Konflik di Timur Tengah Makin Kompleks dan Sulit Terurai
Oleh
Haris Firdaus
·3 menit baca
SLEMAN, KOMPAS – Fenomena Musim Semi Arab yang terjadi di Timur Tengah tahun 2011 mewariskan beragam persoalan di sejumlah negara di kawasan itu, misalnya perang sudara, stagnasi ekonomi, dan menguatnya kelompok ekstremis. Berbagai persoalan itu diyakini tidak akan mudah diurai dan diselesaikan karena berkait dengan beragam faktor yang kompleks.
Demikian terungkap dalam Seminar Middle East Update bertema “Readers Strategy and The Hostile Media: Upaya Menentukan Sikap” di kampus Universitas Islam Negeri (UIN) Sunan Kalijaga, Kabupaten Sleman, Daerah Istimewa Yogyakarta, Selasa (27/3).
Pembicara dalam seminar itu, pemerhati masalah Timur Tengah yang juga dosen UIN Sunan Kalijaga, Ibnu Burdah; Wakil Pemimpin Redaksi Harian Kompas, Trias Kuncahyono; serta peneliti Middle Eastern Studia Islamia (Messia), Reza Bakhtiar.
Trias mengatakan, fenomena Musim Semi Arab atau Arab Spring melahirkan berbagai masalah yang belum terselesaikan hingga sekarang. Sejumlah negara di Timur Tengah, misalnya Suriah, Libya, Yaman, dilanda perang saudara sampai saat ini.
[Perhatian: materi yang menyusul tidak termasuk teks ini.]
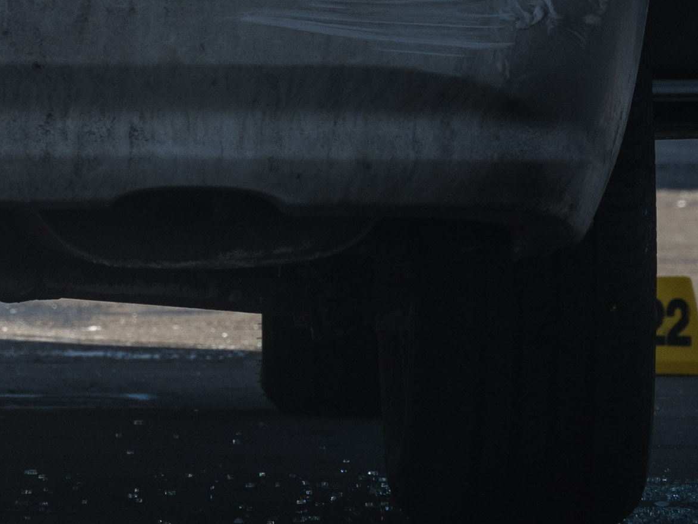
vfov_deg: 2.2
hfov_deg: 2.9
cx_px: -555
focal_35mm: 674
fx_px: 13595
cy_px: -245
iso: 100
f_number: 8
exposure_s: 1/750
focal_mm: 140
Selain itu, beberapa negara juga masih mengalami stagnasi ekonomi, sementara kekuatan kelompok radikal dan ekstremis di beberapa wilayah Timur Tengah justru mengalami penguatan.
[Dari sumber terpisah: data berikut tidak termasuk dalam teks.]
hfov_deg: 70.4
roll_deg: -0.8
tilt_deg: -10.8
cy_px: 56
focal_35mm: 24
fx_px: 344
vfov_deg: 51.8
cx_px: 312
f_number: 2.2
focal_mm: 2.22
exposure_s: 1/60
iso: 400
“Warisan lain dari Arab Spring adalah peningkatan kompetisi di antara kekuatan politik dan sektarian yang ada di Timur Tengah. Yang paling nyata, pertarungan politik Arab Saudi dan Iran,” ungkap Trias yang telah menerbitkan sejumlah buku tentang Timur Tengah.
Dia menambahkan, Musim Semi Arab juga melahirkan perubahan konfigurasi di Timur Tengah. Perubahan itu antara lain ditandai dengan kemunduran sejumlah negara yang selama ini memusuhi Israel, seperti Suriah, Irak, dan Libya. Di sisi lain, beberapa negara Timur Tengah yang menganut Islam Sunni, misalnya Arab Saudi, Mesir, dan Yordania, justru secara diam-diam menjalin hubungan dengan Israel.
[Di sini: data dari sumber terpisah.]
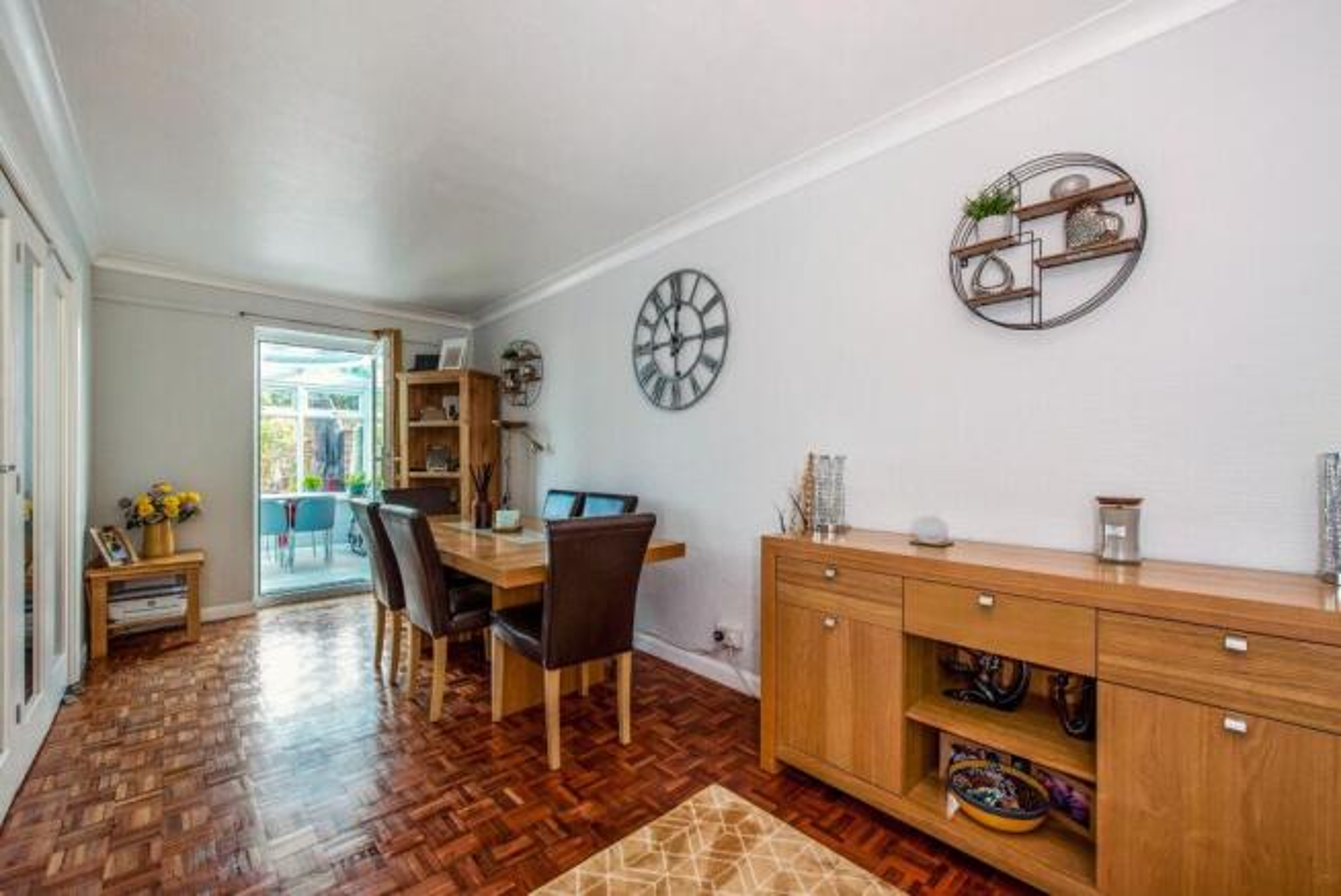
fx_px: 522
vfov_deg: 81.3
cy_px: 448
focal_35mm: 14
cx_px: 670
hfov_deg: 104.2
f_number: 7.1
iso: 400
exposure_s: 1/50
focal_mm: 14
“Aktor lain yang juga bermain di Timur Tengah adalah kelompok-kelompok non-state (bukan negara), misalnya ISIS (Negara Islam Irak dan Suriah) dan Ikhwanul Muslimin,” tutur Trias.
Ibnu menyatakan, sejumlah masalah yang terjadi di Timur Tengah beberapa tahun terakhir sangat kompleks. Hal ini karena beragam peristiwa tersebut, misalnya perang di Suriah dan Yaman, melibatkan banyak aktor dan kepentingan.
“Peristiwa-peristiwa di Timur Tengah beberapa tahun terakhir menunjukkan tingkat kompleksitas yang luar biasa,” katanya.
Oleh karena itu, Ibnu menilai, beragam persoalan yang terjadi di Timur Tengah seusai Musim Semi Arab tidak akan mudah diurai dan diselesaikan. Salah satu contoh persoalan di Timur Tengah yang sangat sulit diselesaikan adalah perang Suriah.
“Usaha untuk mencapai proses perdamaian di Suriah gagal karena terjadi saling jegal di antara negara-negara besar yang terlibat. Hal ini karena sejumlah negara merasa realitas di lapangan belum sesuai dengan yang mereka inginkan sehingga proses perdamaian dalam situasi sekarang sangat merugikan mereka. Karena itu, mereka berusaha mengulur waktu,” ungkap Ibnu.
Sementara itu, Reza mengatakan, persoalan yang terjadi di Timur Tengah juga diwarnai oleh “perang informasi” di antara sejumlah media massa, baik media lokal maupun media internasional. Berdasarkan penelitian yang dilakukan Reza dan sejumlah rekannya terhadap pemberitaan terkait konflik di Ghouta, Suriah, sejumlah media memiliki kecenderungan berbeda dalam memberitakan konflik tersebut.
“Ada media yang terlihat mengarahkan pembaca agar selalu mendukung pemerintah Suriah, tapi ada juga media yang kontra dengan pemerintah Suriah,” ujar Reza.